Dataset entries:
^^^^^^^^
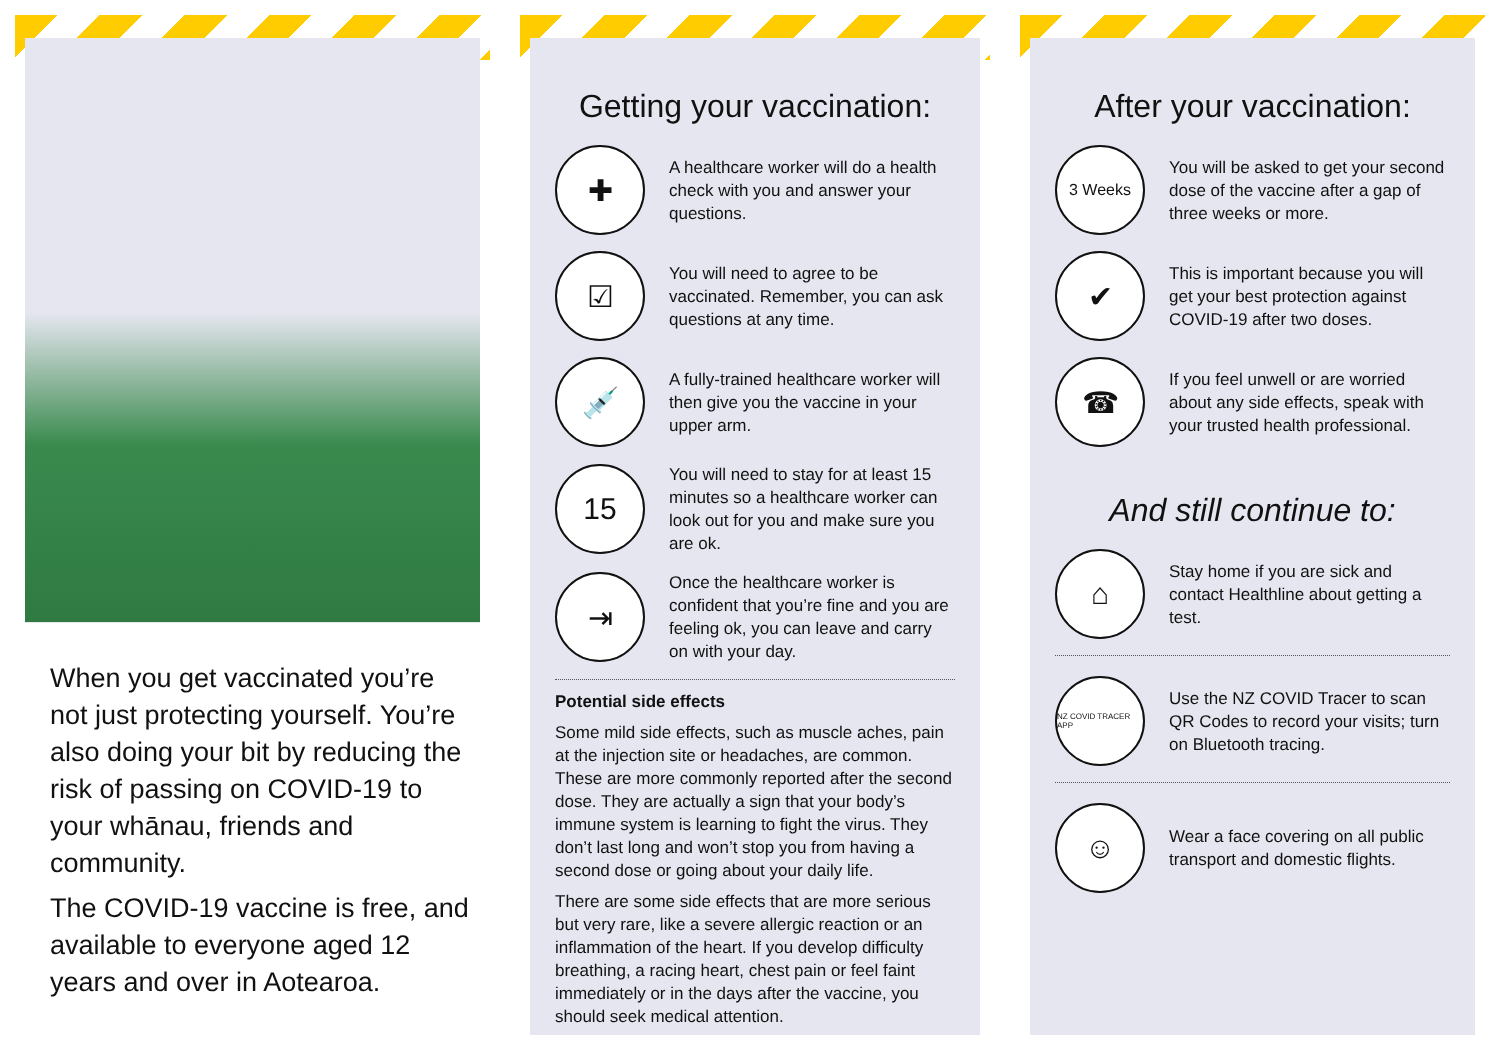When you get vaccinated you’re not just protecting yourself. You’re also doing your bit by reducing the risk of passing on COVID-19 to your whānau, friends and community.
The COVID-19 vaccine is free, and available to everyone aged 12 years and over in Aotearoa.
Getting your vaccination:
✚
A healthcare worker will do a health check with you and answer your questions.
☑
You will need to agree to be vaccinated. Remember, you can ask questions at any time.
💉
A fully-trained healthcare worker will then give you the vaccine in your upper arm.
15
You will need to stay for at least 15 minutes so a healthcare worker can look out for you and make sure you are ok.
⇥
Once the healthcare worker is confident that you’re fine and you are feeling ok, you can leave and carry on with your day.
Potential side effects
Some mild side effects, such as muscle aches, pain at the injection site or headaches, are common. These are more commonly reported after the second dose. They are actually a sign that your body’s immune system is learning to fight the virus. They don’t last long and won’t stop you from having a second dose or going about your daily life.
There are some side effects that are more serious but very rare, like a severe allergic reaction or an inflammation of the heart. If you develop difficulty breathing, a racing heart, chest pain or feel faint immediately or in the days after the vaccine, you should seek medical attention.
After your vaccination:
3 Weeks
You will be asked to get your second dose of the vaccine after a gap of three weeks or more.
✔
This is important because you will get your best protection against COVID-19 after two doses.
☎
If you feel unwell or are worried about any side effects, speak with your trusted health professional.
And still continue to:
⌂
Stay home if you are sick and contact Healthline about getting a test.
NZ COVID TRACER APP
Use the NZ COVID Tracer to scan QR Codes to record your visits; turn on Bluetooth tracing.
☺
Wear a face covering on all public transport and domestic flights.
^^^^^^^^
◆ WORK TO COMPLETE: Print every entry above verbatim but drop the images.

◆ RESPONSE AREA:
When you get vaccinated you’re not just protecting yourself. You’re also doing your bit by reducing the risk of passing on COVID-19 to your whānau, friends and community.
The COVID-19 vaccine is free, and available to everyone aged 12 years and over in Aotearoa.
Getting your vaccination:
✚
A healthcare worker will do a health check with you and answer your questions.
☑
You will need to agree to be vaccinated. Remember, you can ask questions at any time.
💉
A fully-trained healthcare worker will then give you the vaccine in your upper arm.
15
You will need to stay for at least 15 minutes so a healthcare worker can look out for you and make sure you are ok.
⇥
Once the healthcare worker is confident that you’re fine and you are feeling ok, you can leave and carry on with your day.
Potential side effects
Some mild side effects, such as muscle aches, pain at the injection site or headaches, are common. These are more commonly reported after the second dose. They are actually a sign that your body’s immune system is learning to fight the virus. They don’t last long and won’t stop you from having a second dose or going about your daily life.
There are some side effects that are more serious but very rare, like a severe allergic reaction or an inflammation of the heart. If you develop difficulty breathing, a racing heart, chest pain or feel faint immediately or in the days after the vaccine, you should seek medical attention.
After your vaccination:
3 Weeks
You will be asked to get your second dose of the vaccine after a gap of three weeks or more.
✔
This is important because you will get your best protection against COVID-19 after two doses.
☎
If you feel unwell or are worried about any side effects, speak with your trusted health professional.
And still continue to:
⌂
Stay home if you are sick and contact Healthline about getting a test.
NZ COVID TRACER APP
Use the NZ COVID Tracer to scan QR Codes to record your visits; turn on Bluetooth tracing.
☺
Wear a face covering on all public transport and domestic flights.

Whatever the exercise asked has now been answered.